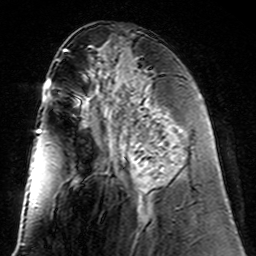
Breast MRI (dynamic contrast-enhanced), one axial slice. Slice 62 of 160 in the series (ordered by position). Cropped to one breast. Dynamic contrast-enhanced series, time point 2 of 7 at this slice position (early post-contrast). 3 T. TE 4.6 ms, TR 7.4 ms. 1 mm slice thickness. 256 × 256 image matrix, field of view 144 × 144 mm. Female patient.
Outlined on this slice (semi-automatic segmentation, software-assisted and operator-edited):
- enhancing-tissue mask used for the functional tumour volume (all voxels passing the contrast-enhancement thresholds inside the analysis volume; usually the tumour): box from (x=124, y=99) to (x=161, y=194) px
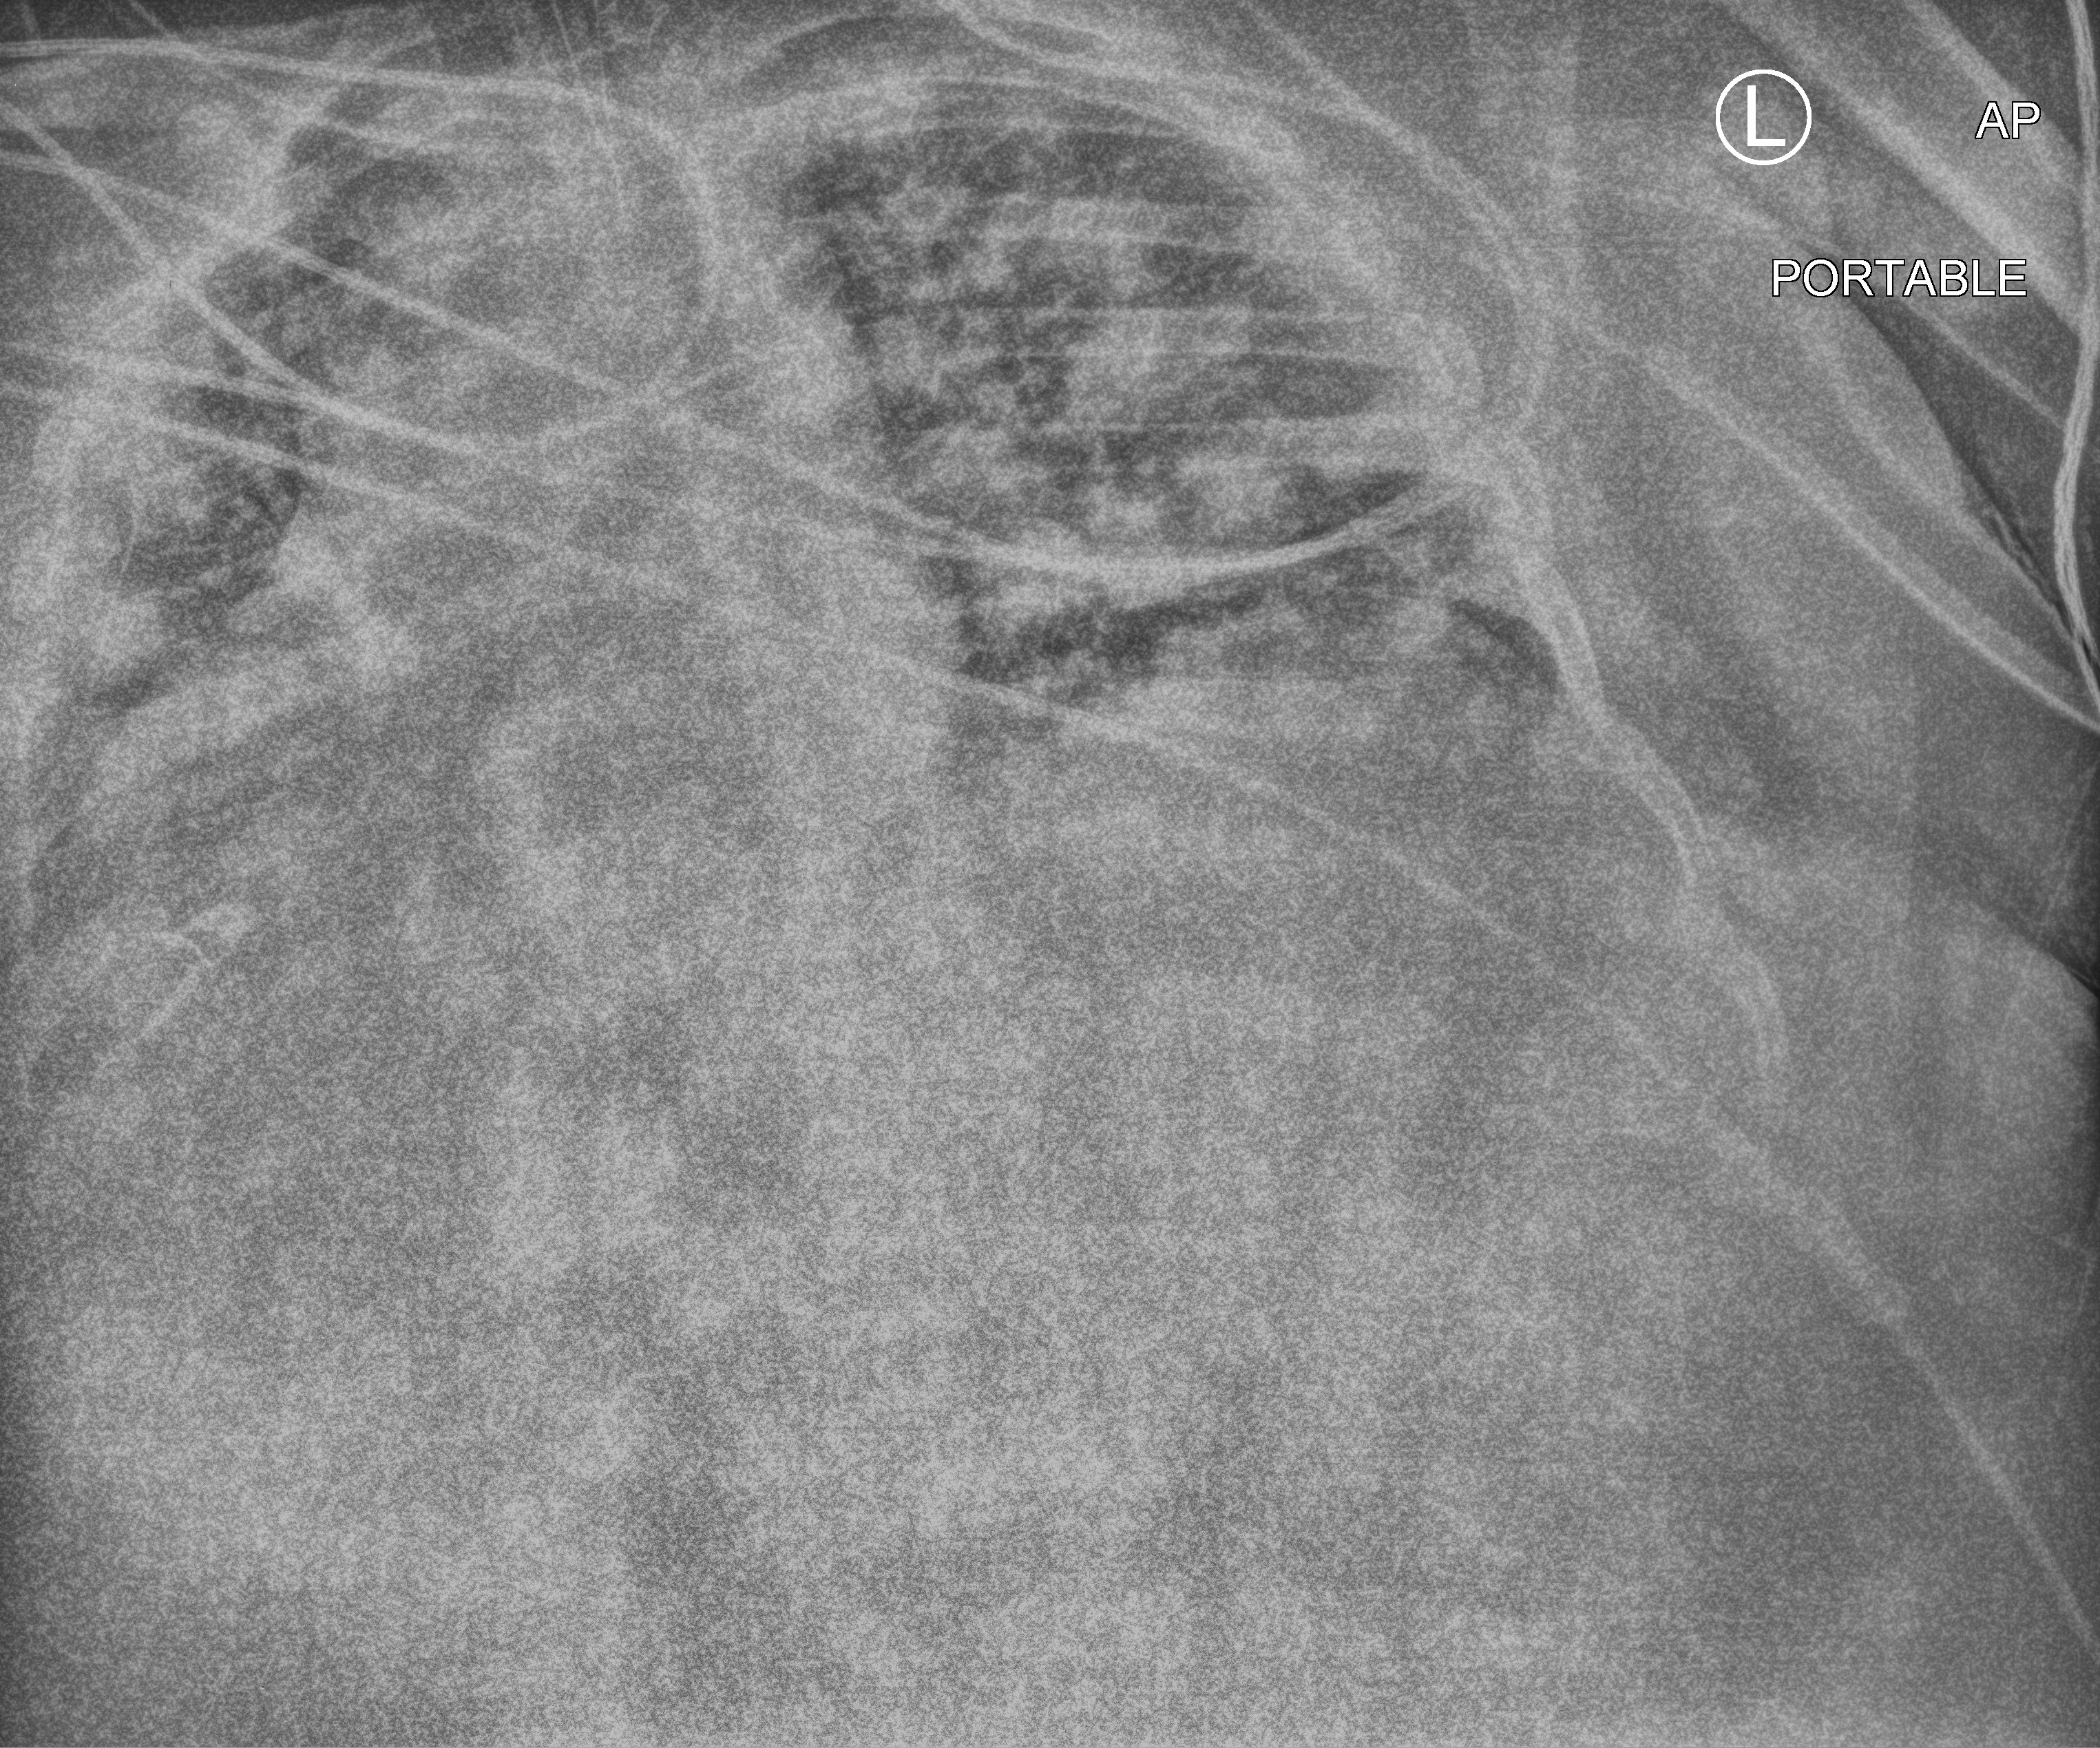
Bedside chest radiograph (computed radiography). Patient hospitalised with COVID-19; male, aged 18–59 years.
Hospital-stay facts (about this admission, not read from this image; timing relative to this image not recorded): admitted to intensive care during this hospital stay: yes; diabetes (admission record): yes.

┄┄┄┄┄┄

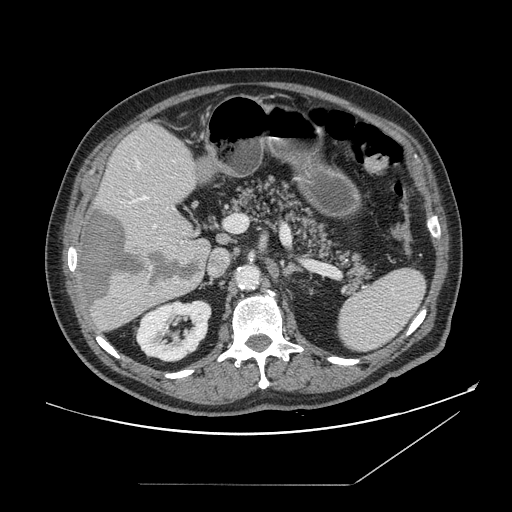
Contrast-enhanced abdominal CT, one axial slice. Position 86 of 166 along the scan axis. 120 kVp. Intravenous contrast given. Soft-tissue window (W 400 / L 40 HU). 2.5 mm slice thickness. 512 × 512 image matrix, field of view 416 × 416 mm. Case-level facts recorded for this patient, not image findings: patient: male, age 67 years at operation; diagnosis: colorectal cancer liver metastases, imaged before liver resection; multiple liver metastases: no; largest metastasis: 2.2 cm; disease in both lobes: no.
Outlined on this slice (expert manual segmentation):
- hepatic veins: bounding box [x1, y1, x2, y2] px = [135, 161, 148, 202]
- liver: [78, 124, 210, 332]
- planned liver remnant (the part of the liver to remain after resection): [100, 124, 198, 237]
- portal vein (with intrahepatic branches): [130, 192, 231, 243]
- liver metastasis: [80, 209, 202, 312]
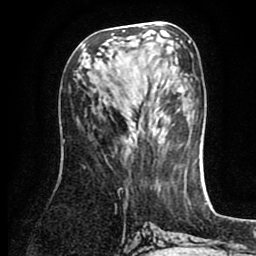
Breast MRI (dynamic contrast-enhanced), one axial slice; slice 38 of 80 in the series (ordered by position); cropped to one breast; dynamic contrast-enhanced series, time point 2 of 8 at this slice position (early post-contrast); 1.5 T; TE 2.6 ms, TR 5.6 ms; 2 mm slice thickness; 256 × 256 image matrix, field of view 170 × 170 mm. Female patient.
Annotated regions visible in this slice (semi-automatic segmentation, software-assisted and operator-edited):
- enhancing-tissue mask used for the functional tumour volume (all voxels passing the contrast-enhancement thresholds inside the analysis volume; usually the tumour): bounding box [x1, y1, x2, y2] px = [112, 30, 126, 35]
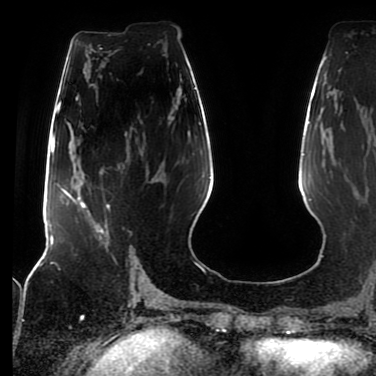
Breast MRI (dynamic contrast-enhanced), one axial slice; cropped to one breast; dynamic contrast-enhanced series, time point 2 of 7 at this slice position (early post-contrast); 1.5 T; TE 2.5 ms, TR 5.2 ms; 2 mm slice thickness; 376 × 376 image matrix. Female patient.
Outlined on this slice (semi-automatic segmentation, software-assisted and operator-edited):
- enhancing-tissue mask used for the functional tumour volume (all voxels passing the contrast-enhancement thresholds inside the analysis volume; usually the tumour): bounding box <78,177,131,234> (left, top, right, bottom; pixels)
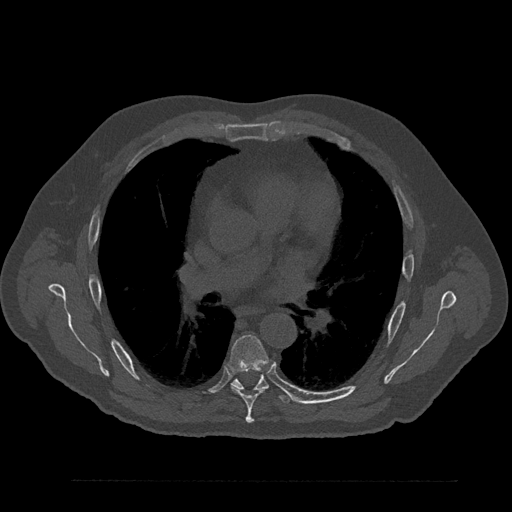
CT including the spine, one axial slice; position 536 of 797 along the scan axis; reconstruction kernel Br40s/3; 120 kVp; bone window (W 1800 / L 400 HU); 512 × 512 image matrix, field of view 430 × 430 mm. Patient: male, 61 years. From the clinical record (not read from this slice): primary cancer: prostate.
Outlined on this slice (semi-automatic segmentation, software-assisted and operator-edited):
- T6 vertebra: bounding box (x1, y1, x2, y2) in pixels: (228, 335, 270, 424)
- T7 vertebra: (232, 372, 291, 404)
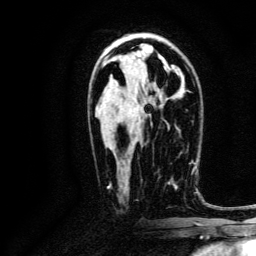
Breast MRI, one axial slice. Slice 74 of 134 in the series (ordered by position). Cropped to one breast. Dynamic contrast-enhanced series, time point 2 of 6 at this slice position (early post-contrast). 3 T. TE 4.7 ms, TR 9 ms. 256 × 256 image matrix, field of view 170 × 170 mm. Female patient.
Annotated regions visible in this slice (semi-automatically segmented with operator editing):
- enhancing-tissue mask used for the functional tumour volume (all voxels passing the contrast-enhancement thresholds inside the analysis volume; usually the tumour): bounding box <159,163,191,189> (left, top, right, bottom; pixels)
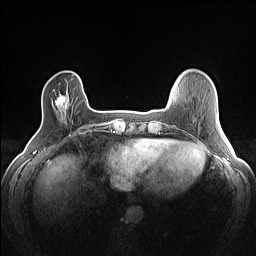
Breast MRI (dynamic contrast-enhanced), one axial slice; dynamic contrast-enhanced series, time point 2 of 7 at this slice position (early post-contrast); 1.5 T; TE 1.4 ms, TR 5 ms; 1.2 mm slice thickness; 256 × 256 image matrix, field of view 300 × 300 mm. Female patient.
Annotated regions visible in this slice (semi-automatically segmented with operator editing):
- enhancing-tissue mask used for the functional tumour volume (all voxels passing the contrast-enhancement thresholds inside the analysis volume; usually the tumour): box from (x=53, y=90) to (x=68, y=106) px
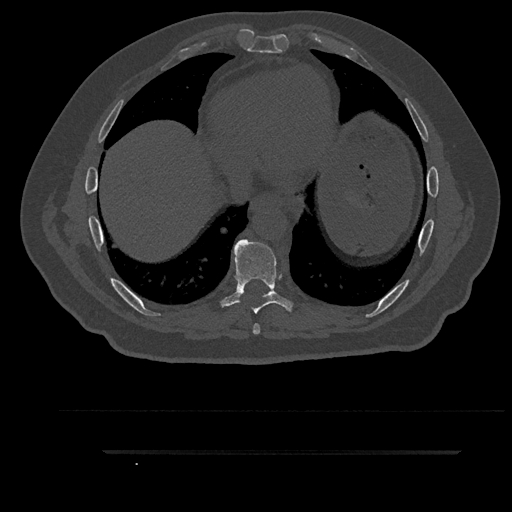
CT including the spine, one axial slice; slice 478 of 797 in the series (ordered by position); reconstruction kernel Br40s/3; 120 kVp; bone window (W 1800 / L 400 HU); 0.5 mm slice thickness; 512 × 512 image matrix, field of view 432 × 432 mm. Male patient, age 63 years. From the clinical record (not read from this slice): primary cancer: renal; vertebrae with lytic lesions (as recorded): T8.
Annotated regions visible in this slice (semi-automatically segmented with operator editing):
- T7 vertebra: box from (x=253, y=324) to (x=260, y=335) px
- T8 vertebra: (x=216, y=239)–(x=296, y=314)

┄┄┄┄┄┄

▶ INSTRUCTIONS TO FOLLOW
Could you retype exactly the lines above, starting at the line that contains "Contrast-enhanced abdominal CT, one" and ending at the line that contains "- liver metastasis: [80, 209, 202, 312]", and nothing more?

▶ OUTPUT FOR THIS TASK
Contrast-enhanced abdominal CT, one axial slice. Position 86 of 166 along the scan axis. 120 kVp. Intravenous contrast given. Soft-tissue window (W 400 / L 40 HU). 2.5 mm slice thickness. 512 × 512 image matrix, field of view 416 × 416 mm. Case-level facts recorded for this patient, not image findings: patient: male, age 67 years at operation; diagnosis: colorectal cancer liver metastases, imaged before liver resection; multiple liver metastases: no; largest metastasis: 2.2 cm; disease in both lobes: no.
Outlined on this slice (expert manual segmentation):
- hepatic veins: bounding box [x1, y1, x2, y2] px = [135, 161, 148, 202]
- liver: [78, 124, 210, 332]
- planned liver remnant (the part of the liver to remain after resection): [100, 124, 198, 237]
- portal vein (with intrahepatic branches): [130, 192, 231, 243]
- liver metastasis: [80, 209, 202, 312]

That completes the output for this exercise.